Academy for Learning in Retirement continues Zoom presentations in September


New Mexico State University’s Academy for Learning in Retirement (ALR) returns in September with Zoom presentations – continuing through December – on the impacts of social media and cybersecurity, immigration, New Mexico architectural styles and literacy production in New Mexico and the region.

ALR began programming in 1992, and until the onset of the pandemic, its speakers gave live presentations at Good Samaritan Society auditorium.

“ALR hopes to return to that method after the pandemic is over,” said Jeffrey Brown, a member of the academy’s advisory board and chair of the ALR curriculum committee. Brown also is one of this fall’s presenters.

ALR shifted to Zoom presentations beginning last fall, Brown said, and has enjoyed success with the format. So, it plans to continue programming via Zoom through May 2022. 

The registration fee for fall 2021 is $5 for an individual presentation or $48 for all 16 presentations. 

For each of the presentations, audience members may log in at 10 a.m. to chat with their friends. The presentations will begin at 10:30 a.m. and usually conclude at noon, Brown said.

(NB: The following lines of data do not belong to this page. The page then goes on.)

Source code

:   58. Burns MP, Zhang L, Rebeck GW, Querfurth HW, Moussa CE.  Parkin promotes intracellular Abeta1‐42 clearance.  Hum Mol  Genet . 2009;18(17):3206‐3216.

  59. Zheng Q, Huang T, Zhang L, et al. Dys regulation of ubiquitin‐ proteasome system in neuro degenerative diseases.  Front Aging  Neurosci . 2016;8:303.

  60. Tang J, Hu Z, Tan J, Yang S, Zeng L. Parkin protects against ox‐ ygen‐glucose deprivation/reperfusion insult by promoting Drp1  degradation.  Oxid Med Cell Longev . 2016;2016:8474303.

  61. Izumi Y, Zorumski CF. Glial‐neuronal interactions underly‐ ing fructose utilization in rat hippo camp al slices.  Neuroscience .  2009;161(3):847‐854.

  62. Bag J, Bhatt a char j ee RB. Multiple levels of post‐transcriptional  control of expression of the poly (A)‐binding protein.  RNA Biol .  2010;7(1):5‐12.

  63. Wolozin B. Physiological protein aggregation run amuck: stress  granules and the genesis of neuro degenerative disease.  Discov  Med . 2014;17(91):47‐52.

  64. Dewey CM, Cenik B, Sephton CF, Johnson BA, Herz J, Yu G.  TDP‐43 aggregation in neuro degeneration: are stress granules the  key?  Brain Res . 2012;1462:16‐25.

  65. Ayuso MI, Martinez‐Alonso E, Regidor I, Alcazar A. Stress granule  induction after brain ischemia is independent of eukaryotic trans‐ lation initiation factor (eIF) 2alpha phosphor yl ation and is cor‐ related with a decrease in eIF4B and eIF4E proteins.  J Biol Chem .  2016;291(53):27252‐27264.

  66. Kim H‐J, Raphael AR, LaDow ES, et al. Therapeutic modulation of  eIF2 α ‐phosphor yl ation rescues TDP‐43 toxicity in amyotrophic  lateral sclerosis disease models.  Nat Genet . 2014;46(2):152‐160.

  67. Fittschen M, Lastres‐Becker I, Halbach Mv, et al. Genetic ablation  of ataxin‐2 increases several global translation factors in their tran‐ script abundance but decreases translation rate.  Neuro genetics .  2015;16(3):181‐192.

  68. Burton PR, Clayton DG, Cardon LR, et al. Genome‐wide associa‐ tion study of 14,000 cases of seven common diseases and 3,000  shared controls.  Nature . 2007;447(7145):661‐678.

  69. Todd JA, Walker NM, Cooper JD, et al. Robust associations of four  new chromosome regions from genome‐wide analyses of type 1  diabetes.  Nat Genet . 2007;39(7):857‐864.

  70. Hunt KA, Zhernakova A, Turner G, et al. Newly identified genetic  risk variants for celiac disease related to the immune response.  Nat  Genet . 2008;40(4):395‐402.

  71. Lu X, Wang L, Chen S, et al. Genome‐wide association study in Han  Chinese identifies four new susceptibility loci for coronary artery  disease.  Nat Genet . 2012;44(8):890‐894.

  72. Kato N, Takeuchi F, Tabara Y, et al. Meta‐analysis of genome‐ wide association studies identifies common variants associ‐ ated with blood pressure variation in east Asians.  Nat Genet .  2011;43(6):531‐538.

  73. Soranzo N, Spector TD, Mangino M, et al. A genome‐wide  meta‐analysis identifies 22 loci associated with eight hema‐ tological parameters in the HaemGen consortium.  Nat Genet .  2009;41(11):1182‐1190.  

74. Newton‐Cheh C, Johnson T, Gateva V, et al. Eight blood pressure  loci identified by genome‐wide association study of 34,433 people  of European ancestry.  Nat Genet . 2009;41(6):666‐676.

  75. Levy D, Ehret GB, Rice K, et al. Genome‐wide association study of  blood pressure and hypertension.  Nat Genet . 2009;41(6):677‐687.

Here is the ALR programming for September-December 2021:

  • Monday and Wednesday mornings, Sept. 13, 15, 20 and 22: NMSU Department of Computer Science professor Satyajayant (Jay) Misra, Ph.D., will discuss computing issues that involve the impacts of social media, cybersecurity for everyone, cryptocurrencies and bitchains and the future of artificial intelligence and machine learning.
  • Monday and Wednesday mornings, Oct. 11, 13, 18 and 20: Four speakers will make presentations about the history and impacts of immigration to the United States: Jeffrey Brown, Ph.D. an NMSU emeritus faculty member; Neal Harvey, Ph.D. and Christa Slaton, Ph.D., both professors in the NMSU Government Department; and Nancy Oretskin, a professor in the NMSU Finance Department. The four will discuss the history of immigration to the United States, the forces that drive immigration from southern Mexico and Central America, immigration laws and policies that include asylum and the contemporary impact of immigration upon United States politics and the rise of white nationalism.
  • Monday and Wednesday mornings, Nov. 8, 10, 15 and 17: Jon Hunner, Ph.D., NMSU professor emeritus, who will discuss the development of New Mexico architectural styles and what they can teach us about New Mexico’s history and cultures. These presentations will discuss the building styles that developed during the Native American, Nuevo Mexican, Territorial and contemporary eras.
  • Monday and Wednesday mornings, Nov. 29, Dec. 1, 6 and 8: R. Joyce Zamora Lausch Garay, Ph.D., an associate professor of Latina/o and African American literature at NMSU; and Spencer Herrera, Ph.D., an associate professor of Spanish in the NMSU Department of Languages and Linguistics. They will explore the history of literary production in New Mexico and the Borderlands, and discuss contemporary and emerging film and written cultural productions in New Mexico. Garay will interview six writers and poets about the roles that Borderlands cultures play in writing about this region.  These Monday and Wednesday presentations will begin on November 29 and conclude on December 8.

ALR will provide two free sessions for registrants Wednesday and Thursday, Sept. 8-9, to can answer questions about Zoom and provide an overview of the fall programming.

To register and for the times of the free informational sessions and other information, visit

ALR is a nonprofit started in 1992 by former NMSU President Gerald Thomas, along with retired deans Thomas Gale, Virginia Higbie, Flavia McCormick and others, including former professor and teacher Clarence Fielder.